Task to carry out: Copy the complete listing exactly as shown.

↓

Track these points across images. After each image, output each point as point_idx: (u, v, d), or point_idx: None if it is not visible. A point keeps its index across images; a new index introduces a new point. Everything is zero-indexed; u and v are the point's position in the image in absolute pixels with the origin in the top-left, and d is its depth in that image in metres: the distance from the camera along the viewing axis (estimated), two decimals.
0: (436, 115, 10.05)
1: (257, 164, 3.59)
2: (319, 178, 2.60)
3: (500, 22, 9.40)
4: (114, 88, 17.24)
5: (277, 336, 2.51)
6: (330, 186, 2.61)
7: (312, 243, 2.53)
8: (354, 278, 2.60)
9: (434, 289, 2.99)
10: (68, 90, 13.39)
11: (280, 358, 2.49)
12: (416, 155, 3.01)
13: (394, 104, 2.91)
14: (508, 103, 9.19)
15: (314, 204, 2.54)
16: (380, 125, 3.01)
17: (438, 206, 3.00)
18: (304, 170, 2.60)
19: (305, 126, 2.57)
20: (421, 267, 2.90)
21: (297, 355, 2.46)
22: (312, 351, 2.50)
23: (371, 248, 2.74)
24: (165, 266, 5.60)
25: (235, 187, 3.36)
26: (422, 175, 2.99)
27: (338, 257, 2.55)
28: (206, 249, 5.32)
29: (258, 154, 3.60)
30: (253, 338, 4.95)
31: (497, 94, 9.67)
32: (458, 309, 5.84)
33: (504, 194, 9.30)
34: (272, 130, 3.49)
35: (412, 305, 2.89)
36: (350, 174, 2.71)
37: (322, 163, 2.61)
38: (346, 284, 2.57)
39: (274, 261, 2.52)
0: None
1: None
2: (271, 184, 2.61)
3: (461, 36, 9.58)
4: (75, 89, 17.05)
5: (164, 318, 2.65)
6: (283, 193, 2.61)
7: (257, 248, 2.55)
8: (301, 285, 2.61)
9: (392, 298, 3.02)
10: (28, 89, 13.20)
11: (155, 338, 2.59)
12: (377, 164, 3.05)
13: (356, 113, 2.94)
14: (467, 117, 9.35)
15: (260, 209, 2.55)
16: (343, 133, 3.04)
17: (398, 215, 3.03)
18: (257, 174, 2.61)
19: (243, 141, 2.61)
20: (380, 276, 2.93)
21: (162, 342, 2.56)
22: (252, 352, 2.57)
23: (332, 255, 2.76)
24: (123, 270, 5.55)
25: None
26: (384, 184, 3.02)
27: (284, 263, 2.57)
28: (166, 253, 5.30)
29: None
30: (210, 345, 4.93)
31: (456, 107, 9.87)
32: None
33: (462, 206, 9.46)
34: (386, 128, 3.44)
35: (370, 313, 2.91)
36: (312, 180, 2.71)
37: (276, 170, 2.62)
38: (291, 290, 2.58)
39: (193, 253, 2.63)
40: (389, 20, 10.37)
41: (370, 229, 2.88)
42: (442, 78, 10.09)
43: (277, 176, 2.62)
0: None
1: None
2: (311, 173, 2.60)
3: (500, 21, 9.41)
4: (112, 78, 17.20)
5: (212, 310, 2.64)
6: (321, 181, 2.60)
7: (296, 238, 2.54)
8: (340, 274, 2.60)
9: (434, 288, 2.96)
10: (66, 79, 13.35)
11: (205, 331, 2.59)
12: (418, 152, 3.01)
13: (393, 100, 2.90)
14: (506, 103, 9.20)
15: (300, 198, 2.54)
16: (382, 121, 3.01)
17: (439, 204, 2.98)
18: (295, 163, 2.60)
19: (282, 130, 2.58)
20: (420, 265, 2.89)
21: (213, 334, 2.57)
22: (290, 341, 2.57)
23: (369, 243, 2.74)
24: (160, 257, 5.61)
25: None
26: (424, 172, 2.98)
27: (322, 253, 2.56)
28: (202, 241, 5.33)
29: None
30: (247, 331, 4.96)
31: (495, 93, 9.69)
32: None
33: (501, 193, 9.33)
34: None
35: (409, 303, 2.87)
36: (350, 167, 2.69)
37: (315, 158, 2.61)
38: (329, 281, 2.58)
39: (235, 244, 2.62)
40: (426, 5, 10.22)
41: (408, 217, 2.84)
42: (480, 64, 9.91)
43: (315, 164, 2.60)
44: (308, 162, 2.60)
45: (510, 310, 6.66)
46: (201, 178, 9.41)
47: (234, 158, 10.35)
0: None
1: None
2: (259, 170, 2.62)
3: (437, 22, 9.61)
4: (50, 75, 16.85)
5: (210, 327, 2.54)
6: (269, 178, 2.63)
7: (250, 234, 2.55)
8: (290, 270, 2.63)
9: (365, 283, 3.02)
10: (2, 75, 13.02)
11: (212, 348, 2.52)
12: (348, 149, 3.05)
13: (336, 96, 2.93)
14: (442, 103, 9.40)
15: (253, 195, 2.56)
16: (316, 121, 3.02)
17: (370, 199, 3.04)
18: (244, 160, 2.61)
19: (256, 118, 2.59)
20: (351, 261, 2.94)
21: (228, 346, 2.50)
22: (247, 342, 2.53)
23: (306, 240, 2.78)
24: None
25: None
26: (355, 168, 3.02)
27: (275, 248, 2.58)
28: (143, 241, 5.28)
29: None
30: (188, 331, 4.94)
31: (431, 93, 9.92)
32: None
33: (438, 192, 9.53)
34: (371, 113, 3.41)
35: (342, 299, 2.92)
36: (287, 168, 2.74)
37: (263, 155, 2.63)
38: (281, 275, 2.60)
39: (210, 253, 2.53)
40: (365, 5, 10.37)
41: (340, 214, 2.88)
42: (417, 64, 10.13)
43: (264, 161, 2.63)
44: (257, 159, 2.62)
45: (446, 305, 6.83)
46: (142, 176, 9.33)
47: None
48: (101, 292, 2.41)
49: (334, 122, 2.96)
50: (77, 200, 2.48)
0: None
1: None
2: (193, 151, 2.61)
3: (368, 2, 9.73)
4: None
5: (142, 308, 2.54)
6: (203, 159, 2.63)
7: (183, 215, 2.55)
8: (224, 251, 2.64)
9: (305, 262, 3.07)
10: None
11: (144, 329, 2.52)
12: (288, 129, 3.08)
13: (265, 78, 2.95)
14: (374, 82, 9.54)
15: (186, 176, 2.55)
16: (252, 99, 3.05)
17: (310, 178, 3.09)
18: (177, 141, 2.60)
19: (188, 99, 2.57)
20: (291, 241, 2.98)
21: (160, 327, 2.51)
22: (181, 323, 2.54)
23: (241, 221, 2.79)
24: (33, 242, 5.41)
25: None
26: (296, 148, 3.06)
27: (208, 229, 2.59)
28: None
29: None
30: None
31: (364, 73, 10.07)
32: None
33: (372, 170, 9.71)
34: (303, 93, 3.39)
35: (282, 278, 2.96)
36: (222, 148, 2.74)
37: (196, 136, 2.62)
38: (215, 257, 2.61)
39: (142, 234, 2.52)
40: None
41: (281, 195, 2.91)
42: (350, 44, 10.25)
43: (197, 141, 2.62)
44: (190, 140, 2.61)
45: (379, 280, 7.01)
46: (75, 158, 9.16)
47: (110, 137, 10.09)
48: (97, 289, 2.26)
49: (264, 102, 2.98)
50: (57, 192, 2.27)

↑

Response to the exercise:
Track these points across images. After each image, output each point as point_idx: (u, v, d), or point_idx: None if it is not visible. A point keeps its index across images; a new index introduces a new point. Everything is zero-indexed; u and v are the point's position in the image in absolute pixels with the origin in the top-left, and d is its depth in that image in metres: the distance from the camera along the viewing axis (estimated), two decimals.
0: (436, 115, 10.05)
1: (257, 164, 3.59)
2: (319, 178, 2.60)
3: (500, 22, 9.40)
4: (114, 88, 17.24)
5: (277, 336, 2.51)
6: (330, 186, 2.61)
7: (312, 243, 2.53)
8: (354, 278, 2.60)
9: (434, 289, 2.99)
10: (68, 90, 13.39)
11: (280, 358, 2.49)
12: (416, 155, 3.01)
13: (394, 104, 2.91)
14: (508, 103, 9.19)
15: (314, 204, 2.54)
16: (380, 125, 3.01)
17: (438, 206, 3.00)
18: (304, 170, 2.60)
19: (305, 126, 2.57)
20: (421, 267, 2.90)
21: (297, 355, 2.46)
22: (312, 351, 2.50)
23: (371, 248, 2.74)
24: (165, 266, 5.60)
25: (235, 187, 3.36)
26: (422, 175, 2.99)
27: (338, 257, 2.55)
28: (206, 249, 5.32)
29: (258, 154, 3.60)
30: (253, 338, 4.95)
31: (497, 94, 9.67)
32: (458, 309, 5.84)
33: (504, 194, 9.30)
34: (272, 130, 3.49)
35: (412, 305, 2.89)
36: (350, 174, 2.71)
37: (322, 163, 2.61)
38: (346, 284, 2.57)
39: (274, 261, 2.52)
0: None
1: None
2: (271, 184, 2.61)
3: (461, 36, 9.58)
4: (75, 89, 17.05)
5: (164, 318, 2.65)
6: (283, 193, 2.61)
7: (257, 248, 2.55)
8: (301, 285, 2.61)
9: (392, 298, 3.02)
10: (28, 89, 13.20)
11: (155, 338, 2.59)
12: (377, 164, 3.05)
13: (356, 113, 2.94)
14: (467, 117, 9.35)
15: (260, 209, 2.55)
16: (343, 133, 3.04)
17: (398, 215, 3.03)
18: (257, 174, 2.61)
19: (243, 141, 2.61)
20: (380, 276, 2.93)
21: (162, 342, 2.56)
22: (252, 352, 2.57)
23: (332, 255, 2.76)
24: (123, 270, 5.55)
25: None
26: (384, 184, 3.02)
27: (284, 263, 2.57)
28: (166, 253, 5.30)
29: None
30: (210, 345, 4.93)
31: (456, 107, 9.87)
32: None
33: (462, 206, 9.46)
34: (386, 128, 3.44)
35: (370, 313, 2.91)
36: (312, 180, 2.71)
37: (276, 170, 2.62)
38: (291, 290, 2.58)
39: (193, 253, 2.63)
40: (389, 20, 10.37)
41: (370, 229, 2.88)
42: (442, 78, 10.09)
43: (277, 176, 2.62)
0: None
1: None
2: (311, 173, 2.60)
3: (500, 21, 9.41)
4: (112, 78, 17.20)
5: (212, 310, 2.64)
6: (321, 181, 2.60)
7: (296, 238, 2.54)
8: (340, 274, 2.60)
9: (434, 288, 2.96)
10: (66, 79, 13.35)
11: (205, 331, 2.59)
12: (418, 152, 3.01)
13: (393, 100, 2.90)
14: (506, 103, 9.20)
15: (300, 198, 2.54)
16: (382, 121, 3.01)
17: (439, 204, 2.98)
18: (295, 163, 2.60)
19: (282, 130, 2.58)
20: (420, 265, 2.89)
21: (213, 334, 2.57)
22: (290, 341, 2.57)
23: (369, 243, 2.74)
24: (160, 257, 5.61)
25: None
26: (424, 172, 2.98)
27: (322, 253, 2.56)
28: (202, 241, 5.33)
29: None
30: (247, 331, 4.96)
31: (495, 93, 9.69)
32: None
33: (501, 193, 9.33)
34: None
35: (409, 303, 2.87)
36: (350, 167, 2.69)
37: (315, 158, 2.61)
38: (329, 281, 2.58)
39: (235, 244, 2.62)
40: (426, 5, 10.22)
41: (408, 217, 2.84)
42: (480, 64, 9.91)
43: (315, 164, 2.60)
44: (308, 162, 2.60)
45: (510, 310, 6.66)
46: (201, 178, 9.41)
47: (234, 158, 10.35)
0: None
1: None
2: (259, 170, 2.62)
3: (437, 22, 9.61)
4: (50, 75, 16.85)
5: (210, 327, 2.54)
6: (269, 178, 2.63)
7: (250, 234, 2.55)
8: (290, 270, 2.63)
9: (365, 283, 3.02)
10: (2, 75, 13.02)
11: (212, 348, 2.52)
12: (348, 149, 3.05)
13: (336, 96, 2.93)
14: (442, 103, 9.40)
15: (253, 195, 2.56)
16: (316, 121, 3.02)
17: (370, 199, 3.04)
18: (244, 160, 2.61)
19: (256, 118, 2.59)
20: (351, 261, 2.94)
21: (228, 346, 2.50)
22: (247, 342, 2.53)
23: (306, 240, 2.78)
24: None
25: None
26: (355, 168, 3.02)
27: (275, 248, 2.58)
28: (143, 241, 5.28)
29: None
30: (188, 331, 4.94)
31: (431, 93, 9.92)
32: None
33: (438, 192, 9.53)
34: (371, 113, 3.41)
35: (342, 299, 2.92)
36: (287, 168, 2.74)
37: (263, 155, 2.63)
38: (281, 275, 2.60)
39: (210, 253, 2.53)
40: (365, 5, 10.37)
41: (340, 214, 2.88)
42: (417, 64, 10.13)
43: (264, 161, 2.63)
44: (257, 159, 2.62)
45: (446, 305, 6.83)
46: (142, 176, 9.33)
47: None
48: (101, 292, 2.41)
49: (334, 122, 2.96)
50: (77, 200, 2.48)
0: None
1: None
2: (193, 151, 2.61)
3: (368, 2, 9.73)
4: None
5: (142, 308, 2.54)
6: (203, 159, 2.63)
7: (183, 215, 2.55)
8: (224, 251, 2.64)
9: (305, 262, 3.07)
10: None
11: (144, 329, 2.52)
12: (288, 129, 3.08)
13: (265, 78, 2.95)
14: (374, 82, 9.54)
15: (186, 176, 2.55)
16: (252, 99, 3.05)
17: (310, 178, 3.09)
18: (177, 141, 2.60)
19: (188, 99, 2.57)
20: (291, 241, 2.98)
21: (160, 327, 2.51)
22: (181, 323, 2.54)
23: (241, 221, 2.79)
24: (33, 242, 5.41)
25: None
26: (296, 148, 3.06)
27: (208, 229, 2.59)
28: None
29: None
30: None
31: (364, 73, 10.07)
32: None
33: (372, 170, 9.71)
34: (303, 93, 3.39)
35: (282, 278, 2.96)
36: (222, 148, 2.74)
37: (196, 136, 2.62)
38: (215, 257, 2.61)
39: (142, 234, 2.52)
40: None
41: (281, 195, 2.91)
42: (350, 44, 10.25)
43: (197, 141, 2.62)
44: (190, 140, 2.61)
45: (379, 280, 7.01)
46: (75, 158, 9.16)
47: (110, 137, 10.09)
48: (97, 289, 2.26)
49: (264, 102, 2.98)
50: (57, 192, 2.27)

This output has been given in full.